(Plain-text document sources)
■ ■ ■ ■

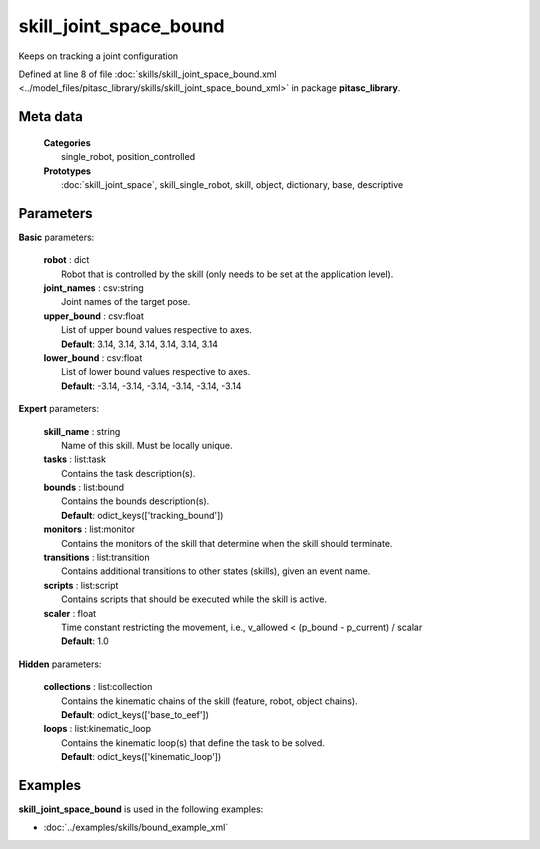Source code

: =======================
skill_joint_space_bound
=======================

Keeps on tracking a joint configuration

Defined at line 8 of file :doc:`skills/skill_joint_space_bound.xml <../model_files/pitasc_library/skills/skill_joint_space_bound_xml>` in package **pitasc_library**.

Meta data
=========

  | **Categories**
  |   single_robot, position_controlled

  | **Prototypes**
  |   :doc:`skill_joint_space`, skill_single_robot, skill, object, dictionary, base, descriptive

Parameters
==========

**Basic** parameters:

  | **robot** : dict
  |  Robot that is controlled by the skill (only needs to be set at the application level).

  | **joint_names** : csv:string
  |  Joint names of the target pose.

  | **upper_bound** : csv:float
  |  List of upper bound values respective to axes.
  |  **Default**: 3.14, 3.14, 3.14, 3.14, 3.14, 3.14

  | **lower_bound** : csv:float
  |  List of lower bound values respective to axes.
  |  **Default**: -3.14, -3.14, -3.14, -3.14, -3.14, -3.14

**Expert** parameters:

  | **skill_name** : string
  |  Name of this skill. Must be locally unique.

  | **tasks** : list:task
  |  Contains the task description(s).

  | **bounds** : list:bound
  |  Contains the bounds description(s).
  |  **Default**: odict_keys(['tracking_bound'])

  | **monitors** : list:monitor
  |  Contains the monitors of the skill that determine when the skill should terminate.

  | **transitions** : list:transition
  |  Contains additional transitions to other states (skills), given an event name.

  | **scripts** : list:script
  |  Contains scripts that should be executed while the skill is active.

  | **scaler** : float
  |  Time constant restricting the movement, i.e.,  v_allowed <  (p_bound - p_current) / scalar
  |  **Default**: 1.0

**Hidden** parameters:

  | **collections** : list:collection
  |  Contains the kinematic chains of the skill (feature, robot, object chains).
  |  **Default**: odict_keys(['base_to_eef'])

  | **loops** : list:kinematic_loop
  |  Contains the kinematic loop(s) that define the task to be solved.
  |  **Default**: odict_keys(['kinematic_loop'])

Examples
========

**skill_joint_space_bound** is used in the following examples:

* :doc:`../examples/skills/bound_example_xml`
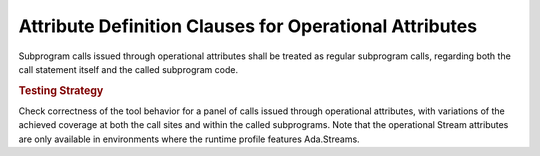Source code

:Attribute Definition Clauses for Operational Attributes
=======================================================

Subprogram calls issued through operational attributes shall be
treated as regular subprogram calls, regarding both the call statement
itself and the called subprogram code.

.. rubric:: Testing Strategy

Check correctness of the tool behavior for a panel of calls issued through
operational attributes, with variations of the achieved coverage at both the
call sites and within the called subprograms. Note that the operational Stream
attributes are only available in environments where the runtime profile
features Ada.Streams.

.. qmlink:: TCIndexImporter

   *

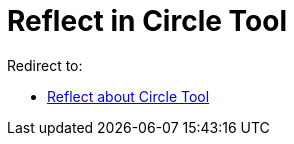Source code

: = Reflect in Circle Tool

Redirect to:

* xref:/tools/Reflect_about_Circle_Tool.adoc[Reflect about Circle Tool]
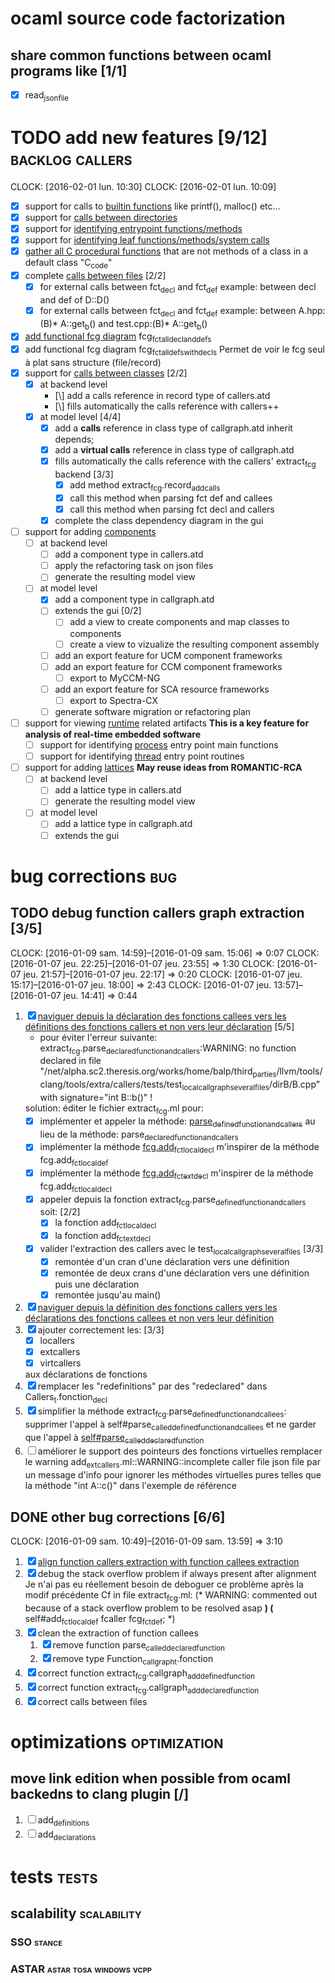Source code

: #+AUTHOR Hugues Balp

* ocaml source code factorization
** share common functions between ocaml programs like [1/1]
   - [X] read_json_file
* TODO add new features [9/12]                              :backlog:callers:
  DEADLINE: <2016-02-01 lun.>
  CLOCK: [2016-02-01 lun. 10:30]
  CLOCK: [2016-02-01 lun. 10:09]
  - [X] support for calls to _builtin functions_ like printf(), malloc() etc...
  - [X] support for _calls between directories_
  - [X] support for _identifying entrypoint functions/methods_
  - [X] support for _identifying leaf functions/methods/system calls_
  - [X] _gather all C procedural functions_ that are not methods of a class in a default class "C_code"
  - [X] complete _calls between files_ [2/2]
    - [X] for external calls between fct_decl and fct_def
          example: between decl and def of D::D()
    - [X] for external calls between fct_decl and fct_def
          example: between A.hpp:(B)* A::get_b() and test.cpp:(B)* A::get_b()
  - [X] _add functional fcg diagram_ fcg_fct_all_decl_and_defs
  - [X] add functional fcg diagram fcg_fct_all_defs_with_decls
        Permet de voir le fcg seul à plat sans structure (file/record)
  - [X] support for _calls between classes_ [2/2]
    - [X] at backend level
      - [\] add a calls reference in record type of callers.atd
      - [\] fills automatically the calls reference with callers++
    - [X] at model level [4/4]
      - [X] add a *calls* reference in class type of callgraph.atd
        inherit depends;
      - [X] add a *virtual calls* reference in class type of callgraph.atd
      - [X] fills automatically the calls reference with the callers' extract_fcg backend [3/3]
        - [X] add method extract_fcg.record_add_calls
        - [X] call this method when parsing fct def and callees
        - [X] call this method when parsing fct decl and callers
      - [X] complete the class dependency diagram in the gui
  - [-] support for adding _components_
    - [ ] at backend level
      - [ ] add a component type in callers.atd
      - [ ] apply the refactoring task on json files
      - [ ] generate the resulting model view
    - [-] at model level
      - [X] add a component type in callgraph.atd
      - [ ] extends the gui [0/2]
        - [ ] add a view to create  components and map classes to components
        - [ ] create a view to vizualize the resulting component assembly
      - [ ] add an export feature for UCM component frameworks
      - [ ] add an export feature for CCM component frameworks
        - [ ] export to MyCCM-NG
      - [ ] add an export feature for SCA resource frameworks
        - [ ] export to Spectra-CX
      - [ ] generate software migration or refactoring plan
  - [ ] support for viewing _runtime_ related artifacts
      *This is a key feature for analysis of real-time embedded software*
    - [ ] support for identifying _process_ entry point main functions
    - [ ] support for identifying _thread_ entry point routines
  - [ ] support for adding _lattices_
       *May reuse ideas from ROMANTIC-RCA*
    - [ ] at backend level
      - [ ] add a lattice type in callers.atd
      - [ ] generate the resulting model view
    - [ ] at model level
      - [ ] add a lattice type in callgraph.atd
      - [ ] extends the gui
* bug corrections                                                       :bug:
** TODO debug function callers graph extraction [3/5]
   DEADLINE: <2016-01-07 jeu.>
   CLOCK: [2016-01-09 sam. 14:59]--[2016-01-09 sam. 15:06] =>  0:07
   CLOCK: [2016-01-07 jeu. 22:25]--[2016-01-07 jeu. 23:55] =>  1:30
   CLOCK: [2016-01-07 jeu. 21:57]--[2016-01-07 jeu. 22:17] =>  0:20
   CLOCK: [2016-01-07 jeu. 15:17]--[2016-01-07 jeu. 18:00] =>  2:43
   CLOCK: [2016-01-07 jeu. 13:57]--[2016-01-07 jeu. 14:41] =>  0:44
   1. [X] _naviguer depuis la déclaration des fonctions callees vers les définitions des fonctions callers et non vers leur déclaration_ [5/5]
      - pour éviter l'erreur suivante:
        extract_fcg.parse_declared_function_and_callers:WARNING: no function declared in file "/net/alpha.sc2.theresis.org/works/home/balp/third_parties/llvm/tools/clang/tools/extra/callers/tests/test_local_callgraph_several_files/dirB/B.cpp" with signature="int B::b()" !
      solution: éditer le fichier extract_fcg.ml pour:
      - [X] implémenter et appeler la méthode: _parse_defined_function_and_callers_
        au lieu de la méthode: parse_declared_function_and_callers
      - [X] implémenter la méthode _fcg.add_fct_localdecl_
        m'inspirer de la méthode fcg.add_fct_localdef
      - [X] implémenter la méthode _fcg.add_fct_extdecl_
        m'inspirer de la méthode fcg.add_fct_localdecl
      - [X] appeler depuis la fonction extract_fcg.parse_defined_function_and_callers soit: [2/2]
        - [X] la fonction add_fct_localdecl
        - [X] la fonction add_fct_extdecl
      - [X] valider l'extraction des callers avec le test_local_callgraph_several_files [3/3]
        - [X] remontée d'un cran d'une déclaration vers une définition
        - [X] remontée de deux crans d'une déclaration vers une définition puis une déclaration
        - [X] remontée jusqu'au main()
   2. [X] _naviguer depuis la définition des fonctions callers vers les déclarations des fonctions callees et non vers leur définition_
   3. [X] ajouter correctement les: [3/3]
      - [X] locallers
      - [X] extcallers
      - [X] virtcallers
      aux déclarations de fonctions
   4. [X] remplacer les "redefinitions" par des "redeclared" dans Callers_t.fonction_decl
   5. [X] simplifier la méthode extract_fcg.parse_defined_function_and_callees:
      supprimer l'appel à self#parse_called_defined_function_and_callees
      et ne garder que l'appel à _self#parse_called_declared_function_
   6. [ ] améliorer le support des pointeurs des fonctions virtuelles
          remplacer le warning add_extcallers.ml::WARNING::incomplete caller file json file
          par un message d'info pour ignorer les méthodes virtuelles pures telles que la méthode "int A::c()" dans l'exemple de référence
** DONE other bug corrections [6/6]
   CLOCK: [2016-01-09 sam. 10:49]--[2016-01-09 sam. 13:59] =>  3:10
   1. [X] _align function callers extraction with function callees extraction_
   2. [X] debug the stack overflow problem if always present after alignment
      Je n'ai pas eu réellement besoin de deboguer ce problème après la modif précédente
      Cf in file extract_fcg.ml:
      (* WARNING: commented out because of a stack overflow problem to be resolved asap *)
      (* self#add_fct_localdef fcaller fcg_fct_def; *)
   3. [X] clean the extraction of function callees
      1. [X] remove function parse_called_declared_function
      2. [X] remove type Function_callgraph_t.fonction
   4. [X] correct function extract_fcg.callgraph_add_defined_function
   5. [X] correct function extract_fcg.callgraph_add_declared_function
   6. [X] correct calls between files


* optimizations                                                :optimization:
** move link edition when possible from ocaml backedns to clang plugin [/]
   1. [ ] add_definitions
   2. [ ] add_declarations
* tests                                                               :tests:
** scalability                                                  :scalability:
*** SSO                                                              :stance:
*** ASTAR                                           :astar:tosa:windows:vcpp:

■ ■ ■ ■

The lines to extract from the data above begin with the line containing "- [X] at backend level" and end with the line containing "- [X] fills". Extract them exactly, including both.

• **Answer space**
    - [X] at backend level
      - [\] add a calls reference in record type of callers.atd
      - [\] fills automatically the calls reference with callers++
    - [X] at model level [4/4]
      - [X] add a *calls* reference in class type of callgraph.atd
        inherit depends;
      - [X] add a *virtual calls* reference in class type of callgraph.atd
      - [X] fills automatically the calls reference with the callers' extract_fcg backend [3/3]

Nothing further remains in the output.